Formamo-nos, todos, aos poucos e de empréstimo. Transplantamos homens
e cultura e vivemos o mesmo drama da liberdade selvagem, do homem
liberal por contingência e formação e de um democratismo sui-generis:
o obedece-me que serás benquisto e digno. Democratismo, aliás, que
resultou do encontro de duas atitudes antagônicas: o autoritarismo
individual do europeu dominante e os padrões propriamente democráticos
de conduta, impostos pela realidade, pois aquí até a tolerância
foi, historicamente, uma contingência. Nisso a América superou o
homem...
Atualmente,
mais que no passado, somos os homens que lutam por duas soluções:
a étnica e a económica. Começamos um processo e não percebemos seu
fim e dele conhecemos apenas certas fases já realizadas. Como se
definirá cada tipo étnico americano e quando? Como serão resolvidas
as questões sociais implicadas pela nossa formação? Qual o sentido
que tomarão as relações entre brancos e não brancos em cada país
americano e como influirão na tendência de maior aproximação americana?
E qual vai ser a afirmação económica de cada pais americano? Seguirão
a linha imposta pelos recursos naturais ou procurarão futuramente
criar um organismo económico autárquico, mesmo que artificial? Seguirão
a divisão natural dos mercados, compreendendo a complementaridade
dos mesmos, ou criarão economias nacionais em conflito, como já
o fizeram os europeus? Como influirá a situação económica de cada
pais nas relações das Américas como América no futuro? Quais os
aspectos que tomarão as relações sociais nessas sociedades? Porque
estamos em processo tudo são perguntas, e valem tanto aqui como
acolá. Somos, quasi, a mesma gente. Pelo menos vivemos as mesmas
situações e temos que resolver problemas fundamentalmente semelhantes.
Somos
os mesmos homens sem "finesse", os homens de mãos calejadas que
constroem o mundo brilhante e enfatuado de amanhã.

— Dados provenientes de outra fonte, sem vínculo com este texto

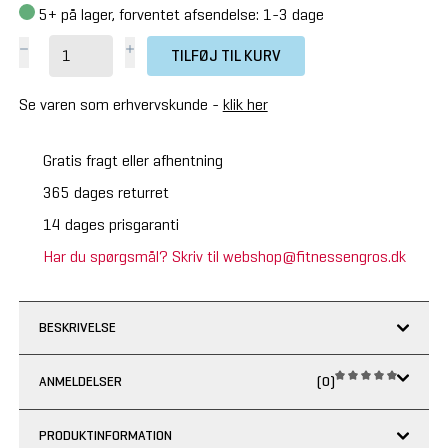
5+
på lager, forventet afsendelse: 1-3 dage
TILFØJ TIL KURV
Se varen som erhvervskunde -
klik her
Gratis fragt eller afhentning
365 dages returret
14 dages prisgaranti
Har du spørgsmål? Skriv til webshop@fitnessengros.dk
BESKRIVELSE
ANMELDELSER
(0)
PRODUKTINFORMATION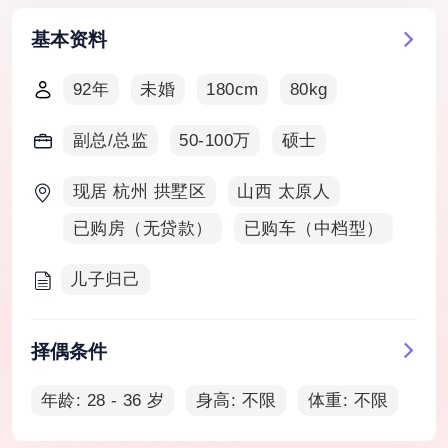
基本资料
92年
未婚
180cm
80kg
副总/总监
50-100万
硕士
现居 杭州 拱墅区
山西 太原人
已购房（无贷款）
已购车（中档型）
儿子归己
择偶条件
年龄: 28 - 36 岁
身高: 不限
体重: 不限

O mundo americano
realizado e das idéias voltadas sobre si mesmas. Porisso somos os
homens da tragédia e sentimos palpitar a selva que estua violentamente
neste mundo híbrido e em realização. Nós o sentimos porque o estamos
criando, e o sentimos não como criadores, mas ingenuamente, sem
malicia e profundeza porque ele nos parece grande demais para ser
criado por alguem -mesmo milhões de pessoas em dezenas de gerações.
Porisso
falamos em mais América. Este mais América significa um maior conhecimento
recíproco de formas e não de conteudos, como poderia ressaltar do
que já dissemos no artigo. Contudo não deixa de ser necessário e
fecundo, emprestando um carater muito simpático a esse bandeirismo
inter-continental e verdadeiramente americanista das novas gerações.